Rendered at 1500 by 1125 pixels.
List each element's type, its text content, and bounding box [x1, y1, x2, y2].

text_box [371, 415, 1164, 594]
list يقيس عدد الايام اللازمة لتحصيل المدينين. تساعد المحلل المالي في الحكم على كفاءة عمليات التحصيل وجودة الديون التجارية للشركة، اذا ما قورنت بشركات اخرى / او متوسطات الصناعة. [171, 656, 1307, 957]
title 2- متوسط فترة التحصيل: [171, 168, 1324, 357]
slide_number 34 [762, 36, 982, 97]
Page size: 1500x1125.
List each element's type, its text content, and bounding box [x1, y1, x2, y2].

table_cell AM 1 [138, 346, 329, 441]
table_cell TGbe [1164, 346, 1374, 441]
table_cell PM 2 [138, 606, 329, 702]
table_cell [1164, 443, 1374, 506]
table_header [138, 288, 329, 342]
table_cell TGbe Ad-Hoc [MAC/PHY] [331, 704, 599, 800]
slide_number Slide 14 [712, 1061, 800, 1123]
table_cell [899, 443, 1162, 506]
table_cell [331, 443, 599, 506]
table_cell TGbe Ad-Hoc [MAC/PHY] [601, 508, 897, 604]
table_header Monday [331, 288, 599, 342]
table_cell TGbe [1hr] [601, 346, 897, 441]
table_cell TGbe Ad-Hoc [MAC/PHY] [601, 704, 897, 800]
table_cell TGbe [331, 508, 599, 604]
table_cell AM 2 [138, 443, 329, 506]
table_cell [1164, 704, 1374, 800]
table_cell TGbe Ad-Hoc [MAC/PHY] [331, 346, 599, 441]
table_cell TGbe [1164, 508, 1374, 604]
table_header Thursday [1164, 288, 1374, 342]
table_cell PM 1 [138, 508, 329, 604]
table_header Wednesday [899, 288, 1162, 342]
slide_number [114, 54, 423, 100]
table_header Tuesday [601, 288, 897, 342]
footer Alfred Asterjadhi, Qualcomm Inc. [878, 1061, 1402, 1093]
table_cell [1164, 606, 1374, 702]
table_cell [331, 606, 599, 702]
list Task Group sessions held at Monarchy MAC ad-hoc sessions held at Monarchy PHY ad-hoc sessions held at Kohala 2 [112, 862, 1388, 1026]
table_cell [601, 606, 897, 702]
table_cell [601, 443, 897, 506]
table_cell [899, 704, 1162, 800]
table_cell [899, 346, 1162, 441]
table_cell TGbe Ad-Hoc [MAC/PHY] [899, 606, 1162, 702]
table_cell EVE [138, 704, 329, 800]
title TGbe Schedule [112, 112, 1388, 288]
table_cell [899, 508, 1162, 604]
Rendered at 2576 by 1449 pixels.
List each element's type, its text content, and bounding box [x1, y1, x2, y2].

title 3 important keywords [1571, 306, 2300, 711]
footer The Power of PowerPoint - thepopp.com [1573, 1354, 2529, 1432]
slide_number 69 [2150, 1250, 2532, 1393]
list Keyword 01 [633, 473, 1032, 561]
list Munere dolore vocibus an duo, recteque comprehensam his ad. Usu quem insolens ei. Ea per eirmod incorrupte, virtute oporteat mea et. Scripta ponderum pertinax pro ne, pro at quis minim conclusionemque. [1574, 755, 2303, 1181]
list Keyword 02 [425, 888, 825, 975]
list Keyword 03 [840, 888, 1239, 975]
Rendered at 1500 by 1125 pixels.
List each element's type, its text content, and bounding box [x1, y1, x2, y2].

### [Task prompt]
Would you write out the listing above exactly, in full?

### [Answer to the problem]
Rendered at 1500 by 1125 pixels.
List each element's type, its text content, and bounding box [x1, y1, x2, y2].

text_box [371, 415, 1164, 594]
list يقيس عدد الايام اللازمة لتحصيل المدينين. تساعد المحلل المالي في الحكم على كفاءة عمليات التحصيل وجودة الديون التجارية للشركة، اذا ما قورنت بشركات اخرى / او متوسطات الصناعة. [171, 656, 1307, 957]
title 2- متوسط فترة التحصيل: [171, 168, 1324, 357]
slide_number 34 [762, 36, 982, 97]
Page size: 1500x1125.
List each element's type, its text content, and bounding box [x1, y1, x2, y2].

table_cell AM 1 [138, 346, 329, 441]
table_cell TGbe [1164, 346, 1374, 441]
table_cell PM 2 [138, 606, 329, 702]
table_cell [1164, 443, 1374, 506]
table_header [138, 288, 329, 342]
table_cell TGbe Ad-Hoc [MAC/PHY] [331, 704, 599, 800]
slide_number Slide 14 [712, 1061, 800, 1123]
table_cell [899, 443, 1162, 506]
table_cell [331, 443, 599, 506]
table_cell TGbe Ad-Hoc [MAC/PHY] [601, 508, 897, 604]
table_header Monday [331, 288, 599, 342]
table_cell TGbe [1hr] [601, 346, 897, 441]
table_cell TGbe Ad-Hoc [MAC/PHY] [601, 704, 897, 800]
table_cell TGbe [331, 508, 599, 604]
table_cell AM 2 [138, 443, 329, 506]
table_cell [1164, 704, 1374, 800]
table_cell TGbe Ad-Hoc [MAC/PHY] [331, 346, 599, 441]
table_cell TGbe [1164, 508, 1374, 604]
table_header Thursday [1164, 288, 1374, 342]
table_cell PM 1 [138, 508, 329, 604]
table_header Wednesday [899, 288, 1162, 342]
slide_number [114, 54, 423, 100]
table_header Tuesday [601, 288, 897, 342]
footer Alfred Asterjadhi, Qualcomm Inc. [878, 1061, 1402, 1093]
table_cell [1164, 606, 1374, 702]
table_cell [331, 606, 599, 702]
list Task Group sessions held at Monarchy MAC ad-hoc sessions held at Monarchy PHY ad-hoc sessions held at Kohala 2 [112, 862, 1388, 1026]
table_cell [601, 606, 897, 702]
table_cell [601, 443, 897, 506]
table_cell [899, 704, 1162, 800]
table_cell [899, 346, 1162, 441]
table_cell TGbe Ad-Hoc [MAC/PHY] [899, 606, 1162, 702]
table_cell EVE [138, 704, 329, 800]
title TGbe Schedule [112, 112, 1388, 288]
table_cell [899, 508, 1162, 604]
Rendered at 2576 by 1449 pixels.
List each element's type, its text content, and bounding box [x1, y1, x2, y2].

title 3 important keywords [1571, 306, 2300, 711]
footer The Power of PowerPoint - thepopp.com [1573, 1354, 2529, 1432]
slide_number 69 [2150, 1250, 2532, 1393]
list Keyword 01 [633, 473, 1032, 561]
list Munere dolore vocibus an duo, recteque comprehensam his ad. Usu quem insolens ei. Ea per eirmod incorrupte, virtute oporteat mea et. Scripta ponderum pertinax pro ne, pro at quis minim conclusionemque. [1574, 755, 2303, 1181]
list Keyword 02 [425, 888, 825, 975]
list Keyword 03 [840, 888, 1239, 975]
Rendered at 1500 by 1125 pixels.
List each element's type, its text content, and bounding box [x1, y1, x2, y2].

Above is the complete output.